More than 1.5 million people in the US are waiting for their asylum claims to be heard, as the Supreme Court weighs the merits of the Trump-era Title 42 health policy — and could order it ended as soon as Tuesday.
The number of pending asylum applications has exploded in the past decade, according to an analysis of federal data by the Transactional Records Access Clearinghouse at Syracuse University, and fears have grown that lifting Title 42 could unleash a fresh surge of migration across the US-Mexico border
The number of asylum seekers — 1,565,966 — are split between the 767,882 waiting for hearings before judges in the Department of Justice’s Immigration Courts and the 778,084 waiting for hearings before the US Citizenship and Immigration Services in the Homeland Security Department, the analysis says.

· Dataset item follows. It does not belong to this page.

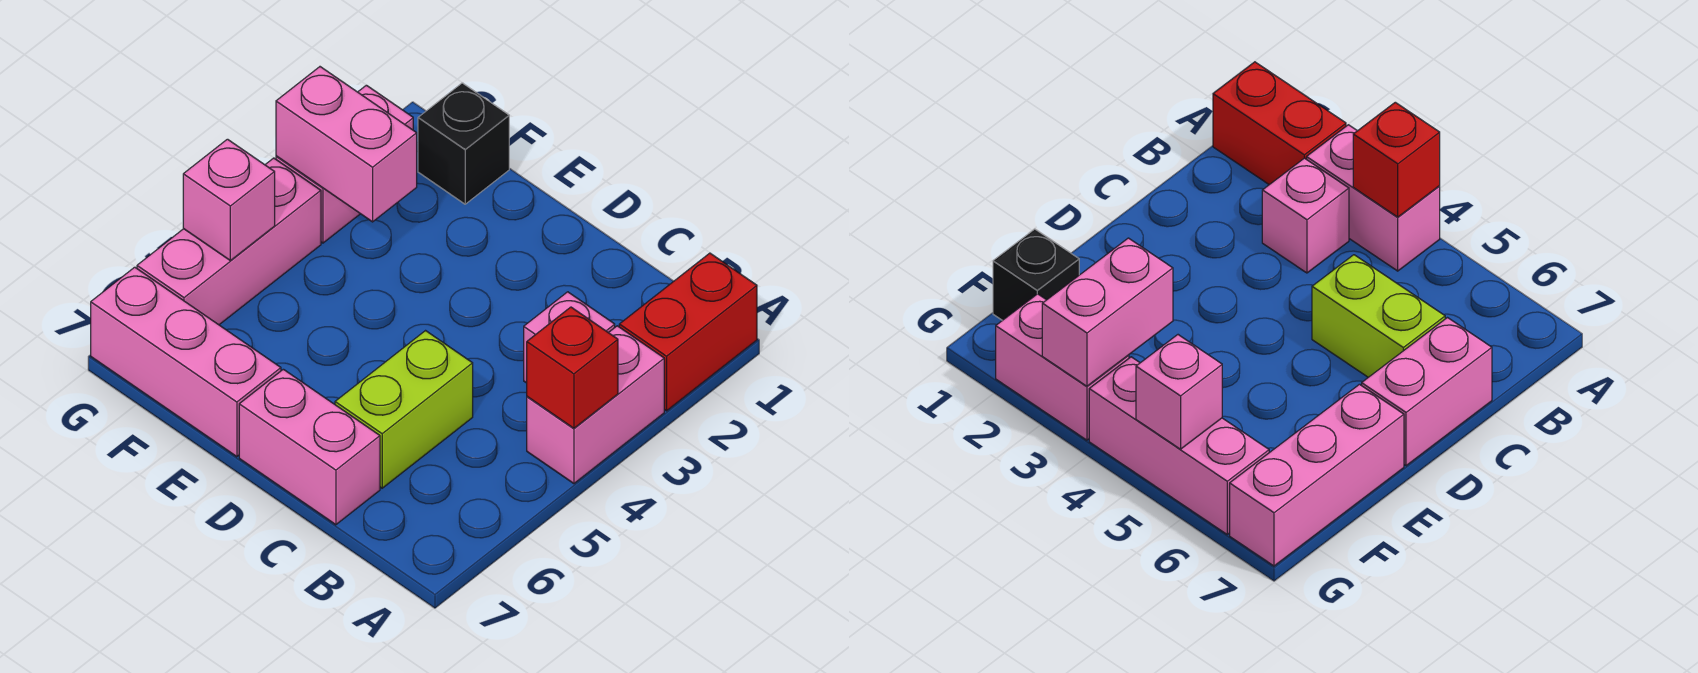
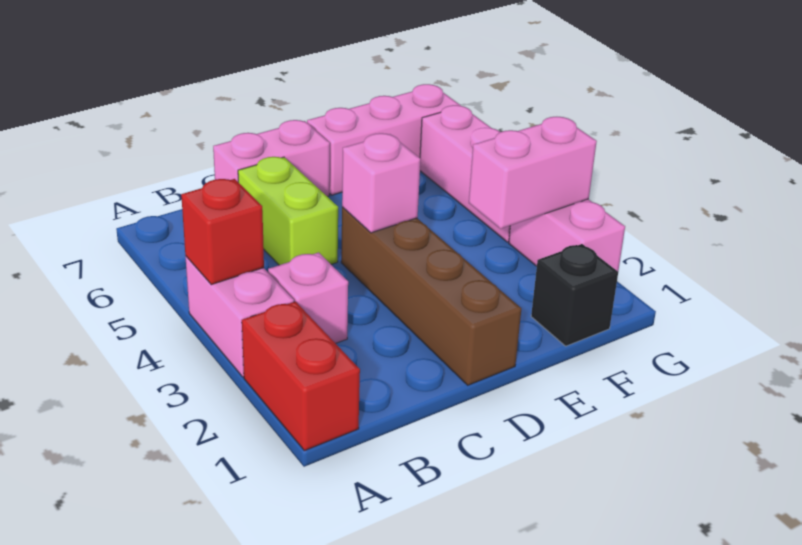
none -> brown brick D1:D4 level 1
pink brick G5 level 2 -> pink brick D4 level 2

The Syracuse clearinghouse says political instability in Mexico, Venezuela, Haiti, Central America and other regions is behind the escalating number of claims, which have outpaced the number of immigration judges and asylum officers put in place over recent presidential administrations.
Long lines of migrants wait at the border near El Paso to be transported to US Customs and Border Protection officers. James Keivom
Claims in the Immigration Courts have jumped seven-fold in the past 10 years, from 100,000 asylum applications in fiscal year 2012 to more than 750,000 cases as of Sept. 30 of this year.

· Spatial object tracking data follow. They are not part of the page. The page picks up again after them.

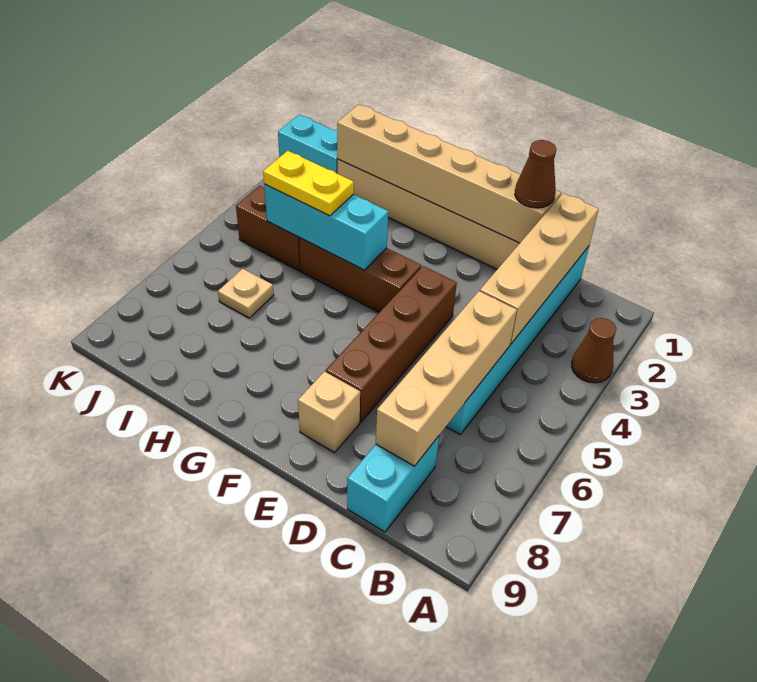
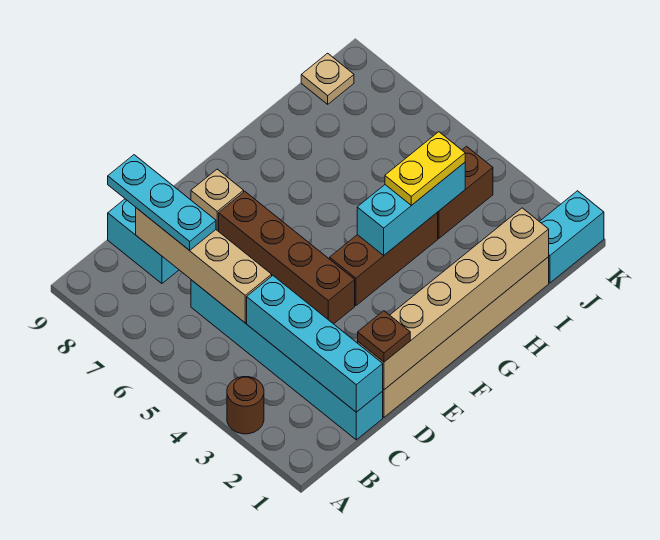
brown cone A3 level 1 -> brown round brick A3 level 1
tan brick C1:C4 level 2 -> cyan brick C1:C4 level 2
none -> cyan plate C7:C9 level 3
brown cone D1 level 3 -> brown plate D1 level 3
tan plate I6 level 1 -> tan plate J9 level 1

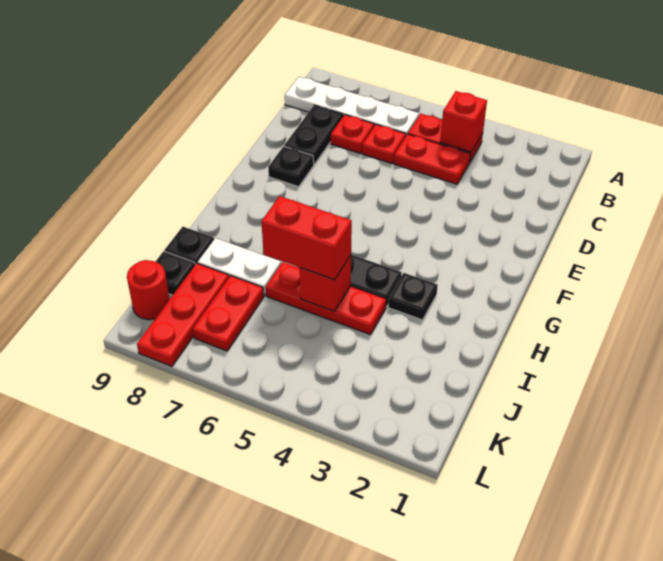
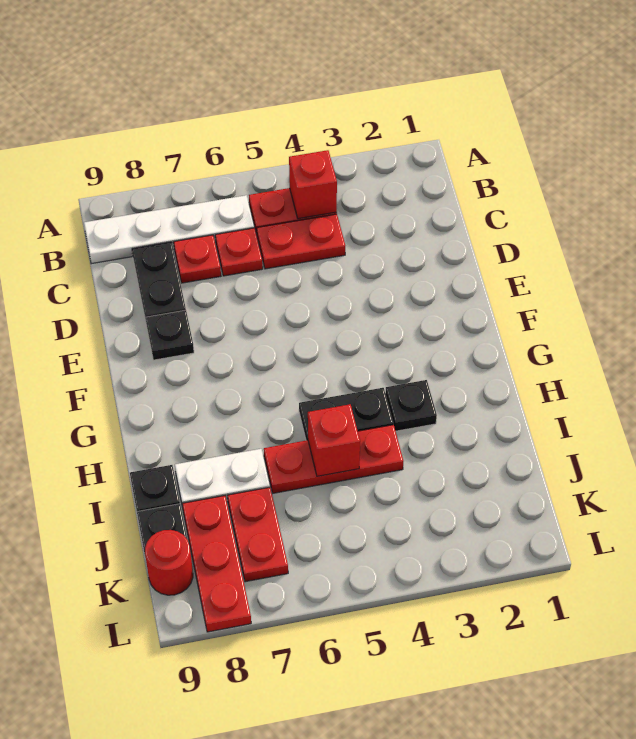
red brick I5:I6 level 3 -> none

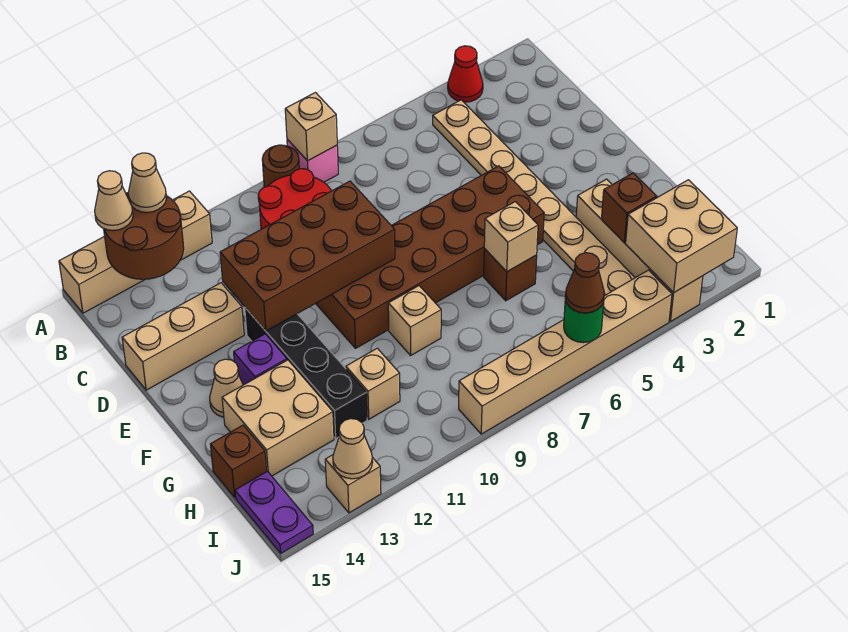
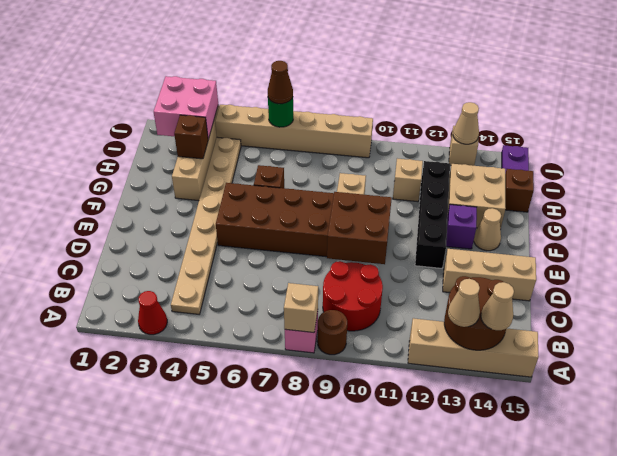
brown brick D9:E12 level 2 -> brown brick D9:E10 level 2
tan brick G6 level 2 -> none
tan brick I2:J3 level 2 -> pink brick I2:J3 level 2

Another 30,000 cases were filed in October and November, bringing the total to 787,882.
The clearinghouse, which crunches information obtained through the Freedom of Information Act and has created a massive database that reaches back years, said comparable figures are not yet available from the USCIS.

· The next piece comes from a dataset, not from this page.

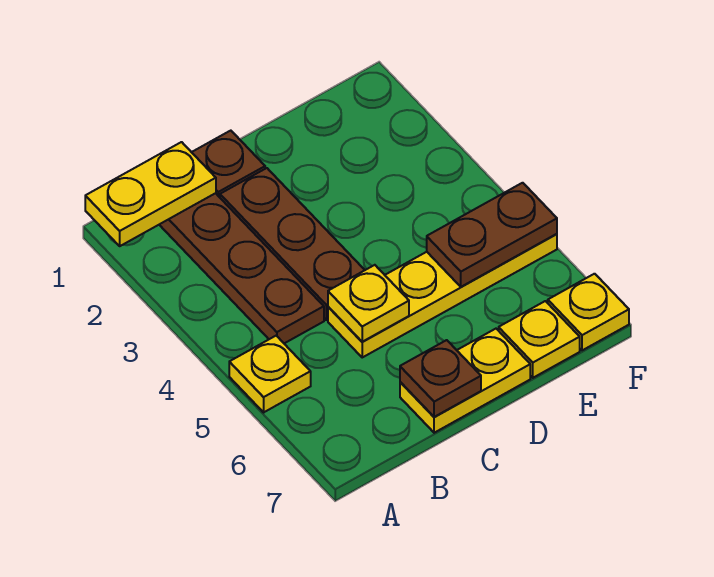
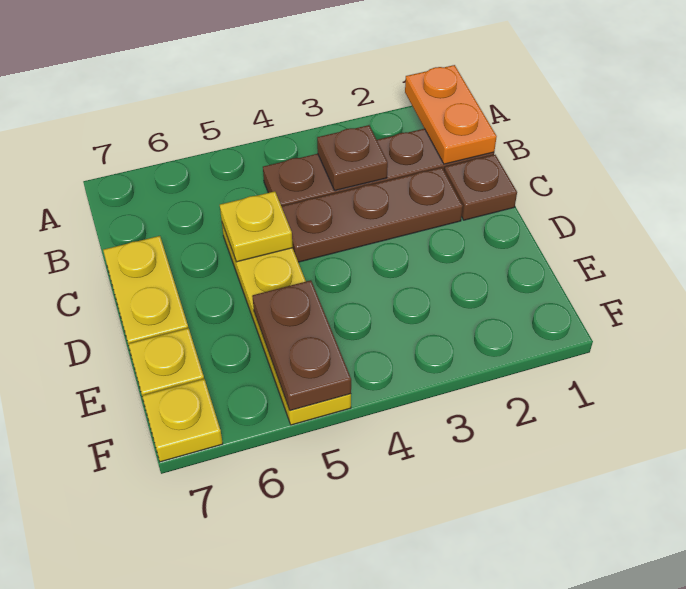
yellow plate A1:B1 level 2 -> orange plate A1:B1 level 2
yellow plate A5 level 1 -> none
brown plate C7 level 2 -> brown plate B3 level 2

It warned — as have many border officials — that the end of Title 42 could “lead to an increase in the arrival of asylum seekers at the US-Mexico border.”
The health policy was implemented in March 2020 by the Trump administration and allowed border officials to expel migrants without first hearing their asylum claims on the grounds they could spread the coronavirus.
In the 12 months ending Sept. 30, a record-shattering 2.4 million people crossed the southern border of the US illegally. About 40% of those were expelled into Mexico under Title 42.
But in anticipation of the policy ending, migrants have been amassing at the southern border by the tens of thousands.
The Border Patrol estimates that as many as 5,000 migrants will enter the processing center in El Paso every day, easily overburdening the facility.
The Biden administration, which supports allowing Title 42 to expire, has erected a makeshift structure bigger than a football field near the city in preparation for the waves of migrants.
A man carrying a child surrenders to border officials on Saturday after crossing the border near El Paso. James Keivom
The health policy worked its way through the nation’s court system until Chief Justice John Roberts last week heard an emergency appeal from 19 Republican-led states and kept Title 42 in place while the justices consider taking the case.
A federal court in DC ruled in November that the policy should end on Dec. 21.
The Biden administration, responding to Roberts, argued that Title 42 has outlived its usefulness but asked for the court to delay ending it to allow more time to prepare.